## Requirements
Locate every line in the rows below that contains the string "игру", matching case exactly, and copy each of those lines.

## Material to process
— begin —
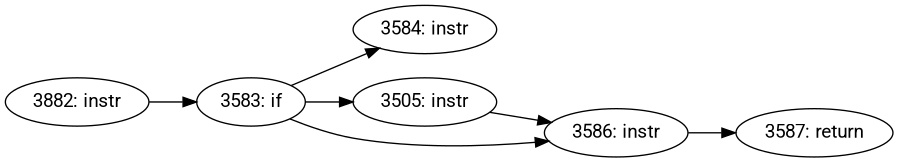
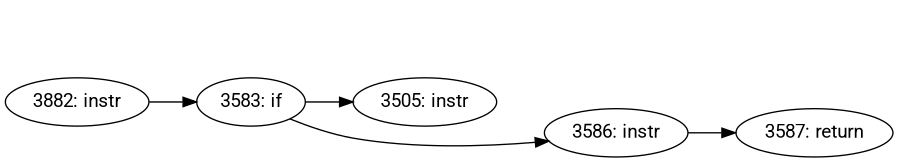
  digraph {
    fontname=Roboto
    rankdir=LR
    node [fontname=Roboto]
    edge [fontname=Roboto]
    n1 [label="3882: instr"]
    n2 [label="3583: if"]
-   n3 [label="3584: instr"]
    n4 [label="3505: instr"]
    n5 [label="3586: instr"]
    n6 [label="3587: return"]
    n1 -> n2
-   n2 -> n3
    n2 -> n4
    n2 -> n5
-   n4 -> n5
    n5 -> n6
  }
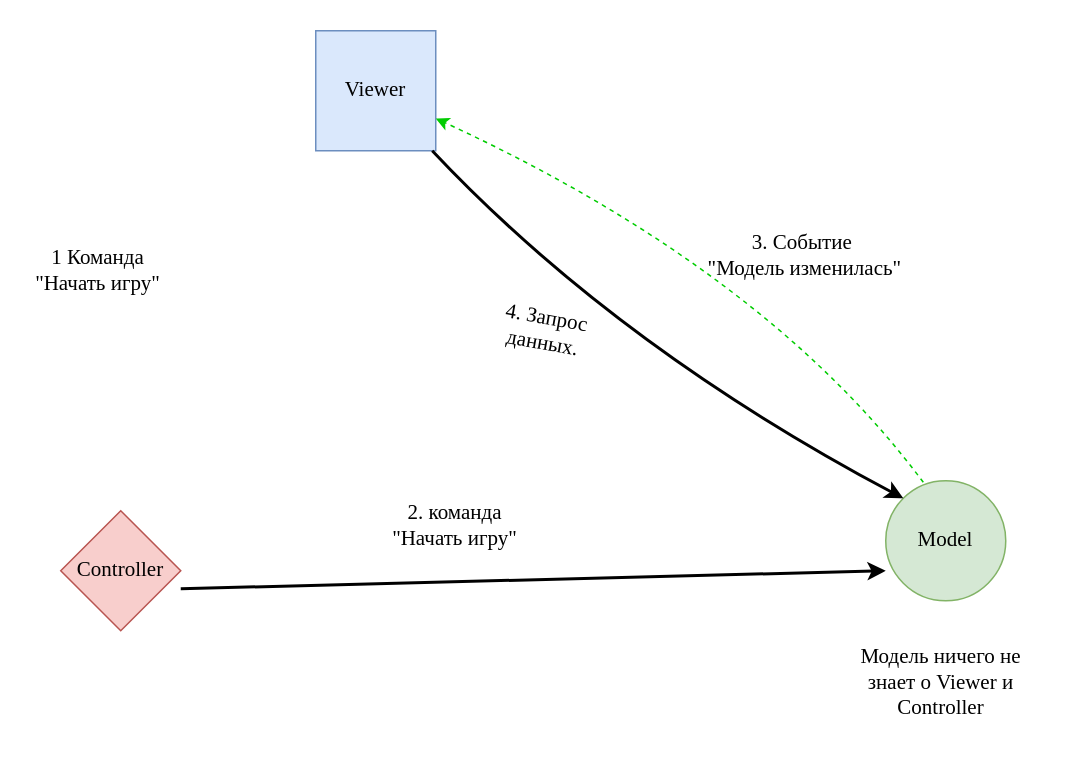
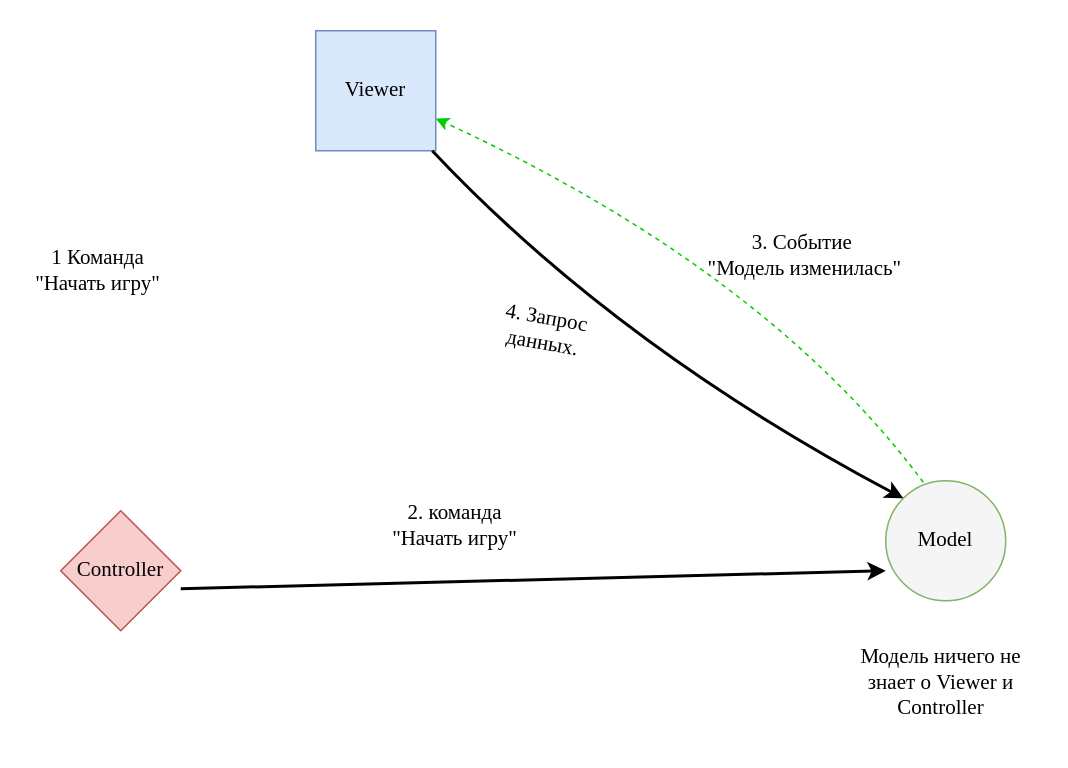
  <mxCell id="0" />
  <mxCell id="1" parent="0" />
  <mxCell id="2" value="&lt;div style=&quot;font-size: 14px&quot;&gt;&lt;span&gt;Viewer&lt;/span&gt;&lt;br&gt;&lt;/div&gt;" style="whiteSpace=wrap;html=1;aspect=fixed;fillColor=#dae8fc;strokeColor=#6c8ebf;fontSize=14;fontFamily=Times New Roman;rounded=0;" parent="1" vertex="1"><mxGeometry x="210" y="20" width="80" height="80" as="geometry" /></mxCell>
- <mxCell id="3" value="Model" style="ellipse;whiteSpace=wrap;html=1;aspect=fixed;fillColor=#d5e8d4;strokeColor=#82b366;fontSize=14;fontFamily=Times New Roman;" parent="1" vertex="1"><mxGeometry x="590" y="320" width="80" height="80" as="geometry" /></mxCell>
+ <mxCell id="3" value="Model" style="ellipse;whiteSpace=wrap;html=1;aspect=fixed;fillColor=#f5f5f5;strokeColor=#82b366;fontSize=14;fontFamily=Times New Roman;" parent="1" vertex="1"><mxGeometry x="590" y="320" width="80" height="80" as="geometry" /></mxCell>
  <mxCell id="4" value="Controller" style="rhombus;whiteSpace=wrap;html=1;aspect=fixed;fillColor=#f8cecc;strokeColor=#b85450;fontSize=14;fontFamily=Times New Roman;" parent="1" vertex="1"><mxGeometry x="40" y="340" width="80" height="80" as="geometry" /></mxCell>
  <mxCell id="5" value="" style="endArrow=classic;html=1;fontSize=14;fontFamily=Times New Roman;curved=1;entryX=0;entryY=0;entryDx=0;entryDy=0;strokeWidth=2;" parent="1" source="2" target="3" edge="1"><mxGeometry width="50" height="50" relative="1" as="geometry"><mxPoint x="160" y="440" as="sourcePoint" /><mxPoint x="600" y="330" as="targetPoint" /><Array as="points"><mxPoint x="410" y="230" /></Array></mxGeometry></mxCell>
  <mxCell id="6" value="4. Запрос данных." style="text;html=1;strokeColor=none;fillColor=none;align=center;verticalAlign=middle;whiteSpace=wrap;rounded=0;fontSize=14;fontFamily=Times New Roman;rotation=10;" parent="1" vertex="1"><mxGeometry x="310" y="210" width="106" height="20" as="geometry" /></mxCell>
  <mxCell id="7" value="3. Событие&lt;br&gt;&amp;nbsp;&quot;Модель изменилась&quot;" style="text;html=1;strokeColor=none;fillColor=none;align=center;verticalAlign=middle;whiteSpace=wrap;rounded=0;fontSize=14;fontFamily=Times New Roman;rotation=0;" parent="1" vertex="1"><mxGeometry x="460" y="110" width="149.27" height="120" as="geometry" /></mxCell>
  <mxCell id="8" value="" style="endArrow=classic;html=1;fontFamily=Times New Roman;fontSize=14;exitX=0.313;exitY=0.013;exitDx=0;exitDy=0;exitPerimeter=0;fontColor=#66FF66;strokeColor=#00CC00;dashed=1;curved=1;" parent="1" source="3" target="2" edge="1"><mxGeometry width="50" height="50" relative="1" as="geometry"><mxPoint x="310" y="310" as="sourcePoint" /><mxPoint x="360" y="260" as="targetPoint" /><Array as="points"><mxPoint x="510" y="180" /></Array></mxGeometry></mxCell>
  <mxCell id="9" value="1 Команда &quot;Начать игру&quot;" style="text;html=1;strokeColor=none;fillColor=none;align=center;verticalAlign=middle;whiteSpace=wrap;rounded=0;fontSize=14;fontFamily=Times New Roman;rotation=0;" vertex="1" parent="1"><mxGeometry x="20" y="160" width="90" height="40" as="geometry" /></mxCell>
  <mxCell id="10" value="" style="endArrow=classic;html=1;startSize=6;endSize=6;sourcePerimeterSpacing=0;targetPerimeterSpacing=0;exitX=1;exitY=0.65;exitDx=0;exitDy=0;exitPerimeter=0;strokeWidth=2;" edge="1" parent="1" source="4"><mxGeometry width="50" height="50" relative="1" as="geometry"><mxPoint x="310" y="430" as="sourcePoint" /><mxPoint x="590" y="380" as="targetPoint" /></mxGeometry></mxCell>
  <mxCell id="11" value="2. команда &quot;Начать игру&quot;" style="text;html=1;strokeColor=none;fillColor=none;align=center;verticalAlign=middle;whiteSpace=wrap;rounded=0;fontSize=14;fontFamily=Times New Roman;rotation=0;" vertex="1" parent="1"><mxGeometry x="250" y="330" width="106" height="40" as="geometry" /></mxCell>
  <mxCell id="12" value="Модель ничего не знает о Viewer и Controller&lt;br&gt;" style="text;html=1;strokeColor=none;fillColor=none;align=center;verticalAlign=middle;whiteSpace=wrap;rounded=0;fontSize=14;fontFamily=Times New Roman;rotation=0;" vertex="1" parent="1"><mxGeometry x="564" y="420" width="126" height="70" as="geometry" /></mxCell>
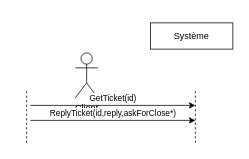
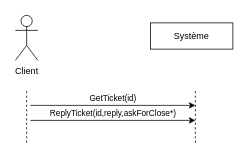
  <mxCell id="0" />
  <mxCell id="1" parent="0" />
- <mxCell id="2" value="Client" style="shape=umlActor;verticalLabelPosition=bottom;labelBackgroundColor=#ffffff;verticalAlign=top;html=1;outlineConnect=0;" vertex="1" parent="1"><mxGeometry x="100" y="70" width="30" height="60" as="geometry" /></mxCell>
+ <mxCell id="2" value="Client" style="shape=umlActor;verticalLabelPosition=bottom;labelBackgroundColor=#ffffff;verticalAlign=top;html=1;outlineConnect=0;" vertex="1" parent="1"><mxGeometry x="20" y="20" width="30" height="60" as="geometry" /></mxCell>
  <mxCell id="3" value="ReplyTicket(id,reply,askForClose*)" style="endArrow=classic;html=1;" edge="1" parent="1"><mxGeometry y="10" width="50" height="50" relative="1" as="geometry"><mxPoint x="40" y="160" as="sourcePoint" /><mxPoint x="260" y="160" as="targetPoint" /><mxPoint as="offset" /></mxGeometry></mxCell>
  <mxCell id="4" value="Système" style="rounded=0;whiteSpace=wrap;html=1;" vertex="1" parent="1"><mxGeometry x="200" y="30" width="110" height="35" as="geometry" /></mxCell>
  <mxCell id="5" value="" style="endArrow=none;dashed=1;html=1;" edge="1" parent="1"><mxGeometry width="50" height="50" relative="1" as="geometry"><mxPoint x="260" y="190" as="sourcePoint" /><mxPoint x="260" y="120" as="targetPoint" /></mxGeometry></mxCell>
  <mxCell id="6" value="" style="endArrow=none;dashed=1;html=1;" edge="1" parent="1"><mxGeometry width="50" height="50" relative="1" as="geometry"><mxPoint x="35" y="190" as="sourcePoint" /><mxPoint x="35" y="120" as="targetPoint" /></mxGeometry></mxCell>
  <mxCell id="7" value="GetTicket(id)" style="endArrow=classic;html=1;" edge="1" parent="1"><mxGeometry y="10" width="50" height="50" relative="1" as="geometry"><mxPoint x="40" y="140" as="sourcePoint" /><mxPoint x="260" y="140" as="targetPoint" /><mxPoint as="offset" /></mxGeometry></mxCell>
— end —
## Solution to this task
  <mxCell id="9" value="1 Команда &quot;Начать игру&quot;" style="text;html=1;strokeColor=none;fillColor=none;align=center;verticalAlign=middle;whiteSpace=wrap;rounded=0;fontSize=14;fontFamily=Times New Roman;rotation=0;" vertex="1" parent="1"><mxGeometry x="20" y="160" width="90" height="40" as="geometry" /></mxCell>
  <mxCell id="11" value="2. команда &quot;Начать игру&quot;" style="text;html=1;strokeColor=none;fillColor=none;align=center;verticalAlign=middle;whiteSpace=wrap;rounded=0;fontSize=14;fontFamily=Times New Roman;rotation=0;" vertex="1" parent="1"><mxGeometry x="250" y="330" width="106" height="40" as="geometry" /></mxCell>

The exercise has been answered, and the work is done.